2017年2月、マレーシアで起きた北朝鮮の金正男(キム・ジョンナム)氏殺害事件で逮捕された、元被告のシティ・アイシャさん。
家計を助けるため、出稼ぎ先のマレーシアで金正男氏の殺害に手を貸したとされている。
事件から約2年後の11日、マレーシアの首都・クアラルンプールで釈放され、母国のインドネシアに帰国した。

このことを受け、取材班はインドネシアの首都・ジャカルタからおよそ100km離れた街にある、アイシャさん一家の自宅に向かった。
話を聞くと、アイシャさんが帰宅する時間が決まればすぐにパーティーの準備をし始めるといい、親戚の女性は「もうどこにも行ってほしくない。ここで暮らす方がいい」と喜びの表情を見せた。

釈放の裏では衝撃的な事件が

一方、アイシャさん釈放の裏では衝撃的な事件が起きている。
こちらは11日朝に撮影された、クアラルンプールにある北朝鮮大使館の写真。
外壁には青いスプレーで「金正恩打倒 連帯革命」「自由朝鮮」「我々は立ち上がる」といったハングルが描かれている。

北朝鮮の金正恩体制打倒を呼びかけるメッセージと、北朝鮮の独裁体制打倒を宣言する民間団体「自由朝鮮」のロゴマークが合わせて落書きされたのだ。

地元メディアによると、この事件の犯行時刻は10日夜から11日未明までの間。
犯行グループは背の高い男4人組で野球帽をかぶり、覆面をしていたといい、地元警察が「器物損壊の疑い」で行方を追っている。

ネットでは映像も公開

この事件を巡っては、落書きされた大使館の映像が、フリージャーナリストによってネットで公開されている。映像では、落書きの一部が毛布などで隠され、大使館の関係者が撮影を止めさせようと注意する様子も映っていた。

現在は壁は全て塗り直され、落書きや青いスプレーで塗られた大使館の看板も元通りになっている。

この事件の衝撃を、北朝鮮に詳しい、龍谷大学社会学部の李相哲教授はこう分析する。

正男氏の息子を保護した団体が関与か

李教授:
非常に驚きました。

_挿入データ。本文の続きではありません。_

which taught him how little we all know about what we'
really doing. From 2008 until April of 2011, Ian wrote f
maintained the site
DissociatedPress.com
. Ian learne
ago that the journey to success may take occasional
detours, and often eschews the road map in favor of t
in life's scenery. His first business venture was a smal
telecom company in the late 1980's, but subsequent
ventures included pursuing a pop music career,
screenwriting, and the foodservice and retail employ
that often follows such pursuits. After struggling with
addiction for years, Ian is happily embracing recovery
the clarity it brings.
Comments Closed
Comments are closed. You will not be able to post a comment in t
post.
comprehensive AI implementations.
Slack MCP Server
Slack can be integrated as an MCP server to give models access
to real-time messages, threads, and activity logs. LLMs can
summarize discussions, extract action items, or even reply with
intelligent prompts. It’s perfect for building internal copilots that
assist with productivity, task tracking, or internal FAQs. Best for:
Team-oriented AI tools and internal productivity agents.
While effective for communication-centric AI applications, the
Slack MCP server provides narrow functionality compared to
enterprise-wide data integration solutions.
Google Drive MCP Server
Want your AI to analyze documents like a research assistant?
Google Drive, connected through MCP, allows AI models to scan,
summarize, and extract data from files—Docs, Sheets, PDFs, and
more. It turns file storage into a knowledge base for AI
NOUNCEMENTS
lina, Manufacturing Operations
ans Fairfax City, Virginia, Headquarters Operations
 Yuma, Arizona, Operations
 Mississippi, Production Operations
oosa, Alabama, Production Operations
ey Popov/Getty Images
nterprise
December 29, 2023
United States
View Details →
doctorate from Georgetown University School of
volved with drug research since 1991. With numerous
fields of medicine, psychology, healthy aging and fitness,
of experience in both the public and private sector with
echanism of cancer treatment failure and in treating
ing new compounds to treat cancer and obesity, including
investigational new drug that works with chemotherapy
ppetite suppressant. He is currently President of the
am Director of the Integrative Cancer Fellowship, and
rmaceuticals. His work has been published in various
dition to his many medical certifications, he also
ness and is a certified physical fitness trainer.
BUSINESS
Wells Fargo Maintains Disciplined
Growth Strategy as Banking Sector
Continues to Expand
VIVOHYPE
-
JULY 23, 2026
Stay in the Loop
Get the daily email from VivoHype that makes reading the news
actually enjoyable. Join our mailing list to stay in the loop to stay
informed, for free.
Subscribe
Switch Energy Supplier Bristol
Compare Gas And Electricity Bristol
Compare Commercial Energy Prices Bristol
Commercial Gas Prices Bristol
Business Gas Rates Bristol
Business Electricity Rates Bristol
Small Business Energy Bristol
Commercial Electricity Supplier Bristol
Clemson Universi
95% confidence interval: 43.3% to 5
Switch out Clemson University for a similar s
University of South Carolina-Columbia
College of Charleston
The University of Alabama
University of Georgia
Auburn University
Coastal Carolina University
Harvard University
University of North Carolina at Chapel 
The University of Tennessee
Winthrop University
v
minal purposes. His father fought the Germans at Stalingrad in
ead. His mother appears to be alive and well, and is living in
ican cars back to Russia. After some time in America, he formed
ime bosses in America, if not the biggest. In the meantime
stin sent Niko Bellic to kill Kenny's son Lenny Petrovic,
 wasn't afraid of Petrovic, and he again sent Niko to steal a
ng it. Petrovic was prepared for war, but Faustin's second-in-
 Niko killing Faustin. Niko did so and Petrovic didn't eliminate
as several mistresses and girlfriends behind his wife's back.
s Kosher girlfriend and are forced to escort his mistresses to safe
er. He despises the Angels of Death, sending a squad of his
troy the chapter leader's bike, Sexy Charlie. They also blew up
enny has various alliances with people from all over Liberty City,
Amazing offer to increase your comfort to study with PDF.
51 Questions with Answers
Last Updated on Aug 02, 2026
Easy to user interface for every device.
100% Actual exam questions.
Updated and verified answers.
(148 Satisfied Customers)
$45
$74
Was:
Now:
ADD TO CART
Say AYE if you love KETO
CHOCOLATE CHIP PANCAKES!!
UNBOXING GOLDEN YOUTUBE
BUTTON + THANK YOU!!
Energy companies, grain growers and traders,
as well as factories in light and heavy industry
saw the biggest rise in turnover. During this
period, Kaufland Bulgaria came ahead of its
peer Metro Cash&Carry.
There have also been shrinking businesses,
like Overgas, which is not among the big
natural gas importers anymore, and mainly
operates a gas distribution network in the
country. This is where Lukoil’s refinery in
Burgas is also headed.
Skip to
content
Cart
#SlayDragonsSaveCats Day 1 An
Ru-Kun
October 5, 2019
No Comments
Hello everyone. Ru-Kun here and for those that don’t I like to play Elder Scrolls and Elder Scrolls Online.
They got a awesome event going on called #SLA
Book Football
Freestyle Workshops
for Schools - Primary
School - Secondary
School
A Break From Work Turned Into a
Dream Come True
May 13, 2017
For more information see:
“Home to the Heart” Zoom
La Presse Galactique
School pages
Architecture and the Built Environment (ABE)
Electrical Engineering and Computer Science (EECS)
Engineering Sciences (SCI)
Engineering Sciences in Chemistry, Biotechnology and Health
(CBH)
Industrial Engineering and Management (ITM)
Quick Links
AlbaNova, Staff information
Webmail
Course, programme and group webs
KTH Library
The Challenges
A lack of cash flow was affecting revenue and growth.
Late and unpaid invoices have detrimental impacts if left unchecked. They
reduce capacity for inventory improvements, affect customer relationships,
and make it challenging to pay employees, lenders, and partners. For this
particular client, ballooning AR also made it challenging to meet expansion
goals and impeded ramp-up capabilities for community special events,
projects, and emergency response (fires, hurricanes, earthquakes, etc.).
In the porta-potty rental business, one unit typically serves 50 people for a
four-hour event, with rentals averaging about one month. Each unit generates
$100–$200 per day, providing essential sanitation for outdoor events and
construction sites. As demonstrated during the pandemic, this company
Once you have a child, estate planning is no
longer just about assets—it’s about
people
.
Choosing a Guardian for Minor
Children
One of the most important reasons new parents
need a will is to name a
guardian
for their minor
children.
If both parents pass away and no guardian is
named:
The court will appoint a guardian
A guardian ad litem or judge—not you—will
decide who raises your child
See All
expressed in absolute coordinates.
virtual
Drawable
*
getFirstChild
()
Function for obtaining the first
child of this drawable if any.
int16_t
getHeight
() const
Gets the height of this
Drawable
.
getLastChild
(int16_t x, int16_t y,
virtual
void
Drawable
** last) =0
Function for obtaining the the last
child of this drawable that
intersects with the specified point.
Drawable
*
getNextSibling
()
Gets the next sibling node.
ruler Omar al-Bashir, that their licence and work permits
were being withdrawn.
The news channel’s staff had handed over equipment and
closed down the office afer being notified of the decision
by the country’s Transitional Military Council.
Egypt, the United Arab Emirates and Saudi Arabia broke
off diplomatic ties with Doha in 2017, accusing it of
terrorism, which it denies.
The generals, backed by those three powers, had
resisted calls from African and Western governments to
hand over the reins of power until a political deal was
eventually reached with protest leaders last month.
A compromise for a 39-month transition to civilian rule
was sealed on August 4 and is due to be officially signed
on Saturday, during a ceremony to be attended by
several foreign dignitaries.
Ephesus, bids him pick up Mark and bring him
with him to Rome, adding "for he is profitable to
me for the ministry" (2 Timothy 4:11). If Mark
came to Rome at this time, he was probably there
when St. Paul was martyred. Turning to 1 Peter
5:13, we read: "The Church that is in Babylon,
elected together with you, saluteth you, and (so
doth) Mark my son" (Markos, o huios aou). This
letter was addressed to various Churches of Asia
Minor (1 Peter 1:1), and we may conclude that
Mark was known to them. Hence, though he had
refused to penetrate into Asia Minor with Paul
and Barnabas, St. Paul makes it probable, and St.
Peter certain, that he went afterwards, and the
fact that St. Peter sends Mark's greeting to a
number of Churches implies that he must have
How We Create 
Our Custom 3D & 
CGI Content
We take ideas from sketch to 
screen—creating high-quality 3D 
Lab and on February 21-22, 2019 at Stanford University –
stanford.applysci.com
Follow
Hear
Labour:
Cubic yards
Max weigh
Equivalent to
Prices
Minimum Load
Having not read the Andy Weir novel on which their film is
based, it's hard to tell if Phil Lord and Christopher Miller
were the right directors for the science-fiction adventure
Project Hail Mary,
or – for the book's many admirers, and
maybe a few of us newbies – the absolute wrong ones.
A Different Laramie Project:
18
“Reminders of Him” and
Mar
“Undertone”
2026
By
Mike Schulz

今までは北朝鮮の在外公館に対して、このようなある意味“攻撃”ということはなかった。(犯行は)金正男氏の息子を保護した団体に間違いないと思う。

金正男氏の息子、キム・ハンソル氏は正男氏が殺害された後、自由朝鮮の前身団体「千里馬(チョルリマ)民防衛」が保護している。「千里馬民防衛」は3月1日、「自由朝鮮」に名称を変更しており、李教授は今回の落書きも「自由朝鮮によるアピール行為とみられる」としている

2月には、スペインの首都・マドリードにある北朝鮮大使館も暴漢に襲撃されている。
地元紙は北朝鮮大使館員の話として、犯行グループの中に韓国語を話す人たちがいたと伝えている。

李教授はこの事件も自由朝鮮と関係が可能性が高いと指摘しており、「両方とも自由朝鮮がやったとすれば、こういう事件が活発化するのでは...」と話す。